Squamous cell skin cancer is the second most common form of skin cancer in Canada. The first is basal cell carcinoma (BCC) skin cancer.
|Appearance||SCC presents as thick, red, scaly bumps or wart-like growth. It may also look like an open sore. SCC may grow quickly over a period of weeks.|
|Location||SCC typically appears on areas of the body most often exposed to sun including the head, neck, back of hands and legs.|
|Causes||The most frequent cause of SCC is sun exposure. People who are taking anti-rejection drugs also face an increased risk of SCC, as do those with a genetic predisposition to skin cancer.|
|Who is at risk?||AAs with many forms of skin cancer related to sun exposure, those with fair skin, people who work outdoors or those who have had a lifetime of exposure to the sun and without adequate protection, are at risk.

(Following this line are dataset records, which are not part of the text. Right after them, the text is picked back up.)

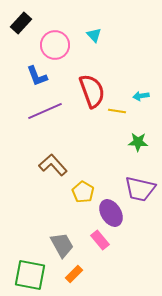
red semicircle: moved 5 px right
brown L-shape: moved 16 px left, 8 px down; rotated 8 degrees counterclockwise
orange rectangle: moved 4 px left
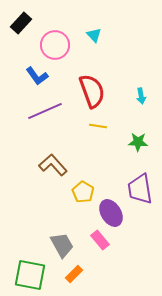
blue L-shape: rotated 15 degrees counterclockwise
cyan arrow: rotated 91 degrees counterclockwise
yellow line: moved 19 px left, 15 px down
purple trapezoid: rotated 68 degrees clockwise
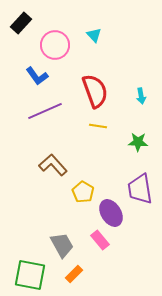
red semicircle: moved 3 px right
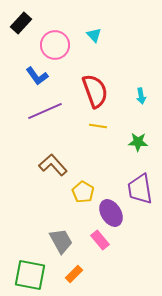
gray trapezoid: moved 1 px left, 4 px up
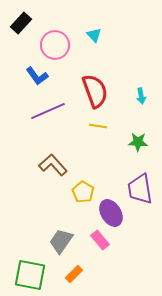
purple line: moved 3 px right
gray trapezoid: rotated 116 degrees counterclockwise
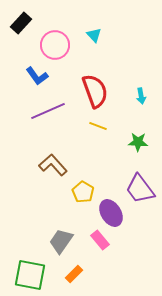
yellow line: rotated 12 degrees clockwise
purple trapezoid: rotated 28 degrees counterclockwise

Organ transplant or immunosuppressed people are also at risk.
Organ transplant or immunosuppressed patients are at higher risk.

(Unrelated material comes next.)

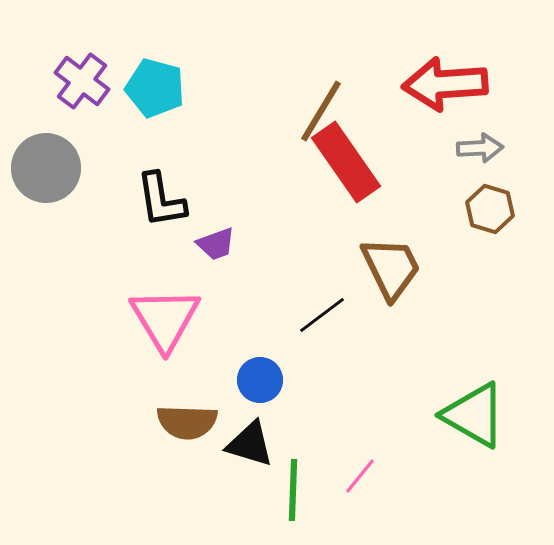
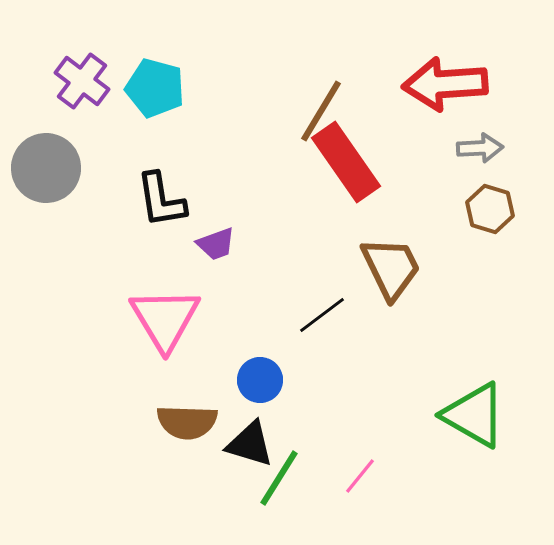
green line: moved 14 px left, 12 px up; rotated 30 degrees clockwise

|Treatment||The specific treatment for SCC will depend on its location and severity but may include cryotherapy (SCC in situ), topical cream (SCC in situ), surgery, Mohs surgery or radiation therapy.|
What happens after treatment?
Proper treatment is normally able to cure SCC. However, patients with SCC are at greater risk of further incidents of SCCs and also at greater risk of other skin cancers. Once a patient has been treated for SCC, a regular schedule of skin examinations is generally recommended.
Can SCCs be prevented?
Since the greatest cause of SCC is sun exposure, proper protection from the sun has great potential to reduce risk, especially as people age, for those who have fair skin and anyone who may be immunosuppressed.